LucyOh Beth., we are al depressed
NewbieThat was a long search, since the search machine still doesn’t work.
I’m posting this for Susan. But also as a cheer to Beth. Hope you’re doing ok, girl and got back on track.
HannahI hope she is too. She emailed me a few times and then I heard nothing. This was an epic nightmare but I hope it was resolved in a positive way.
MaeI’ve been wondering about this all along, but didn’t want to stir the pot. I sincerely hope Beth has been taking this time to reflect on herself and her daughter. Recent worldly events will hopefully put things of this scale into perspective.. for us all.

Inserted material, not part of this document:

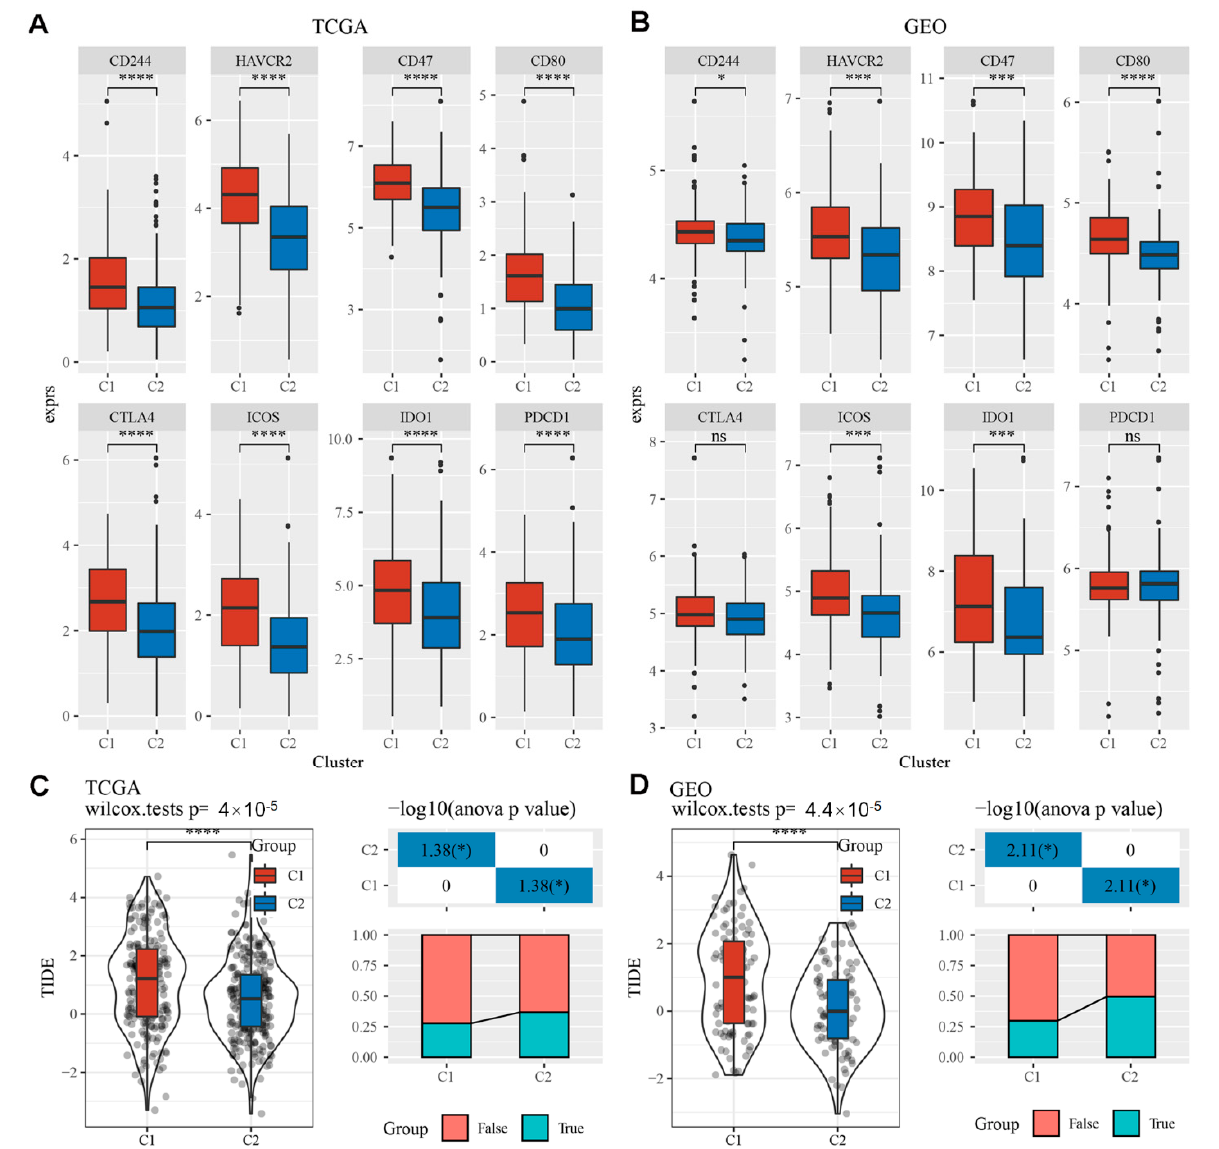
Figure 6. Differential analysis of immunotherapy in EMT-associated lncRNAs subgroups. The boxplots demonstrate immune checkpoints that were upregulated in cluster 1 compared with cluster 2 in TCGA ( A ) and GEO ( B ). ( C ) Differences in TIDE scores and immune response status among different molecular subtypes of TCGA. ( D ) Differences in TIDE score and immune response status among different molecular subtypes in GEO cohort. Ns; p > 0.05; * 0.01 ≤ p < 0.05; *** p < 0.001, **** p <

BamBamSome threads should be deleted never to see the light of day again and this is one of them. Epic only because the poster wouldn’t listen to any advice given and kept going over the same ground. Kind of like some other people who have been posting here for months and not changing anything but still complaining of the same things.
MaeWell, she did leave this forum which we all eventually agreed was a first step in the right direction.
ItAhiAHi all, wow this was definitely a very long forum, I related to many of the advices, read them all yesterday. I too hope Beth is doing better. I also agree with some of the people who thought this was not a real person. Anyway can anyone tell me how to post a question of my own. I really need some type of guidance, not that most of the things said in this forum are not guidance enough but I would like to start my own question.
vanessago to the top and click “forum”. Select a category, i.e. dating advice. Scroll all the way to the bottom where you’ll see an input box similar to what you saw when you typed in this comment.
VanThis is the short attention span of many guys (few exceptions). They don’t judge time the same as women. 3, 4, 7 months is a long time for them. He’s tired of the relationship now, and wants you to back off now…no longer interested.
I’m sorry you’re going through this, but you have no choice but to back off. Stop calling/texting him, because he’s going to hurt your feelings every time….
ItAhiAThanks Vanessa, I got it YEY!!! GO take a look if you can SMILE
HannahShe was real, trust me! I know who she is off the site. And she was taking advice. She was getting therapy and trying to do what we told her. She was a terrible communicator though and that didn’t come across at all on here. I think she needed a lot of help and more than we could give her. I just hope she got it!
ItAhiAYeah me too!! I can truly relate to what she was going through!